Something I do believe in, however, is that going out of your comfort zone should be something that one does for themselves first and foremost. I do not abide by being uncomfortable because of someone else, and neither should you.

arts & crafts (& depression)

I had kinda retired from any artistic endeavors for the better part of 15 years cause back then I had firmly decided that I suck in all of my chosen disciplines. After struggling with depression and a series of mental breakdowns a few years ago, I first tried to cope in ways that were harmful or useless at best; I then did therapy on and off for about a year, which did help me out somewhat.

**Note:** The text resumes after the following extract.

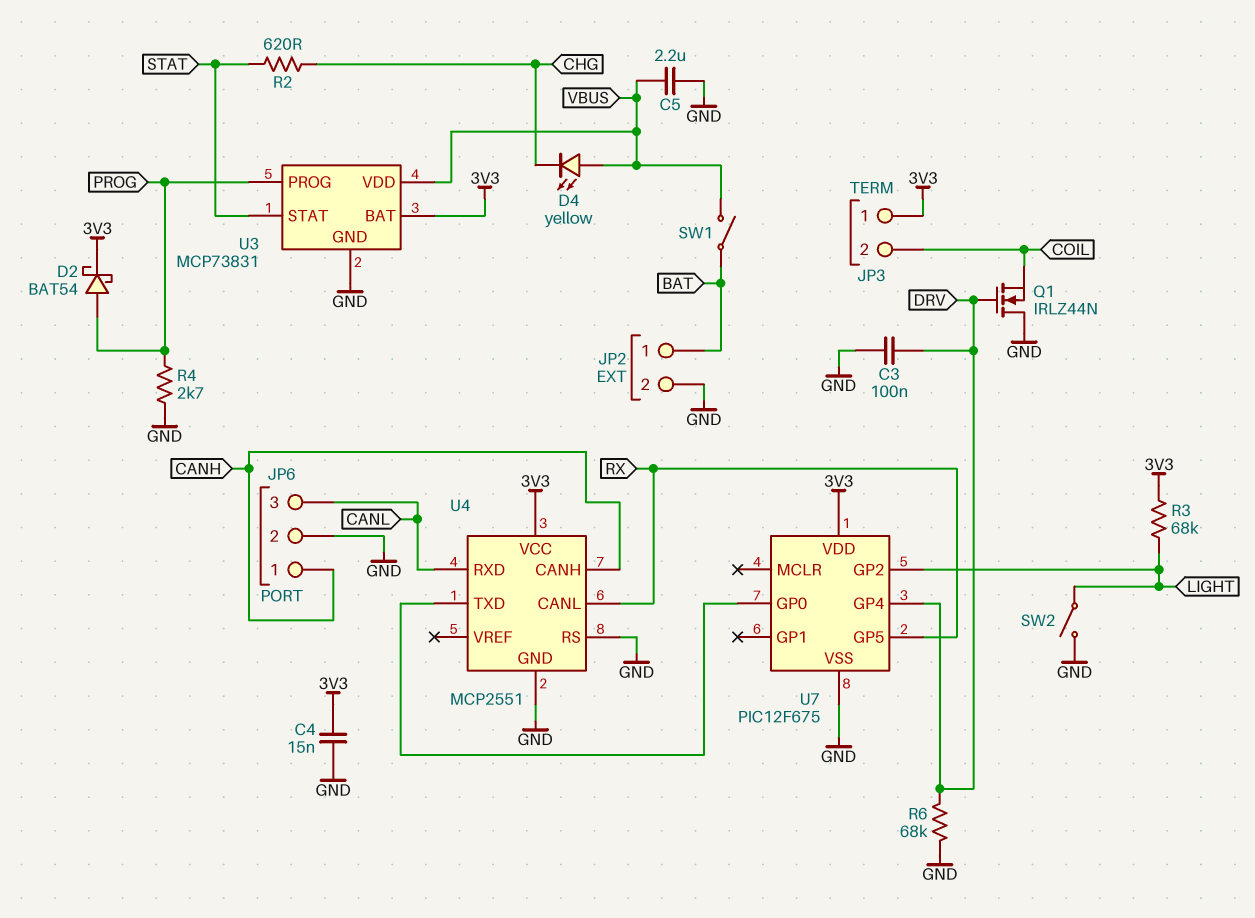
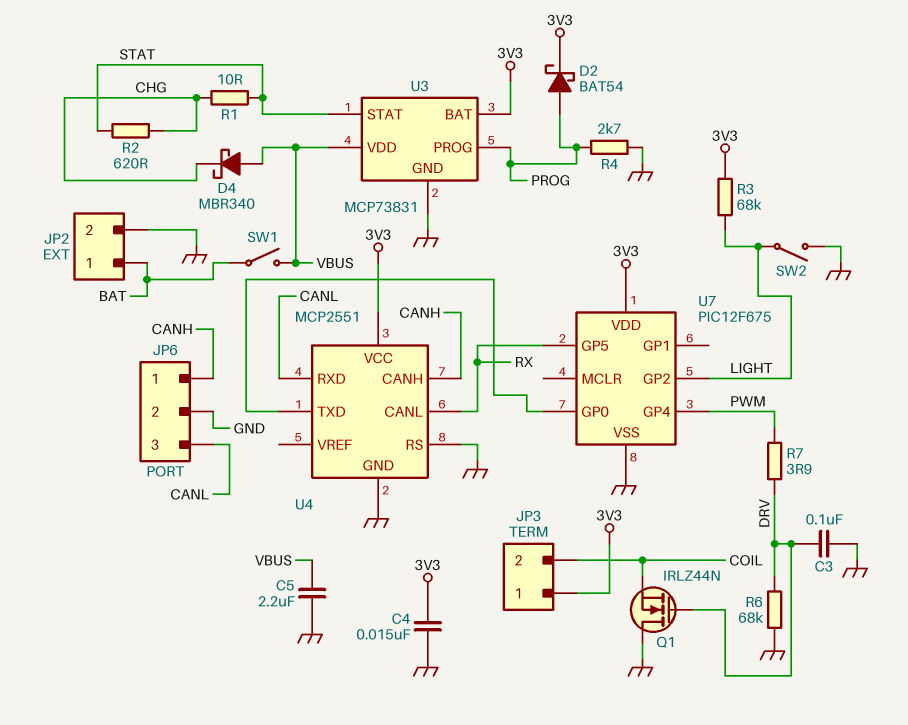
D4: LED yellow (A VBUS, K CHG) -> schottky MBR340 (A VBUS, K CHG)
R1: none -> 10 (CHG, STAT)
R7: none -> 3.9 (DRV, PWM)
U7 pin GP4: DRV -> PWM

At the same time, I got persuaded to join a band, and then got persuaded to take some music lessons (for the first time in my life), and then got persuaded to join a second band, and eventually started writing music again.

In time, weekly therapy sessions were naturally replaced by weekly rehearsals, and I discovered that the effect on my general well-being was the same, if not better. What I’m trying to say is that art is good for the soul, even if it’s shitty art; even if you do suck. There is not a single good reason to stop for 15 years, or even for a day. It’s also cheaper than therapy!

This has been better said by better men before:

“Practicing an art, no matter how well or badly, is a way to make your soul grow, for heaven’s sake. Sing in the shower. Dance to the radio. Tell stories. Write a poem to a friend, even a lousy poem. Do it as well as you possibly can. You will get an enormous reward. You will have created something.”

Kurt Vonnegut

DIY has also increasingly become a major part of my life to the point where a small subset of people think of me as something of a handyman; doing things with one’s hands is also a way to grow one’s soul, but it’s also a way to make amends, a way to put things apart or together, and a way to physically help out your friends and family. I love all my friends dearly and to me, there is no greater reward in life than being able to help. As with arts, you do not need to be that good at it at first – (almost) everyone can hang a picture on a wall or help move a couch or assemble IKEA shelves, and doing is the only way to get better.

plants

This is really pretty self-explanatory – plants are great. They’re basically green pets that don’t eat or poop. If you don’t have any, go out and buy some that you find pretty, or ask your friends for some of theirs. As with all other facets of life, plants will also sometimes just die on you, but this does not mean that you did bad or shouldn’t try again. Your patience and persistence will be infinitely rewarded by their beauty, calm, fresh air and good vibes.

If you plant a little citrus seed now, with some luck in eight or ten years you may see the literal fruit of your labors growing on that little green branch, and it will be a glorious sight, and it will be a moment to remember.

two years of

Finished an over-long home repair project that was always in the back of my mind and was weighing me down. Saw a lot (lot) of movies and TV shows, read a few books, binge-listened to some podcasts. Went to Vienna for a week and saw two of my favorite bands in the same night; saw Ghost in the Shell in Filmcasino; saw my friends and family and cat. Went on a lot (lot) of first dates that may have not changed my relationship status yet, but some of them did turn into friendships (plus there’s all the stories). Reconnected with some people, cut others off.

Wrote some songs. Grew out my hair; cut my hair. Saw my first little citrus fruits grow on that little green branch. Had a couple of crushes; got hurt and hurt others too.

Gave directions to random people on the street a hundred times or more. Finished writing this and started writing something else.

One word was repeated more than others and that word is friends. Even if you’re like me and call them every year or ten, do keep them in your thoughts every day, and do call eventually.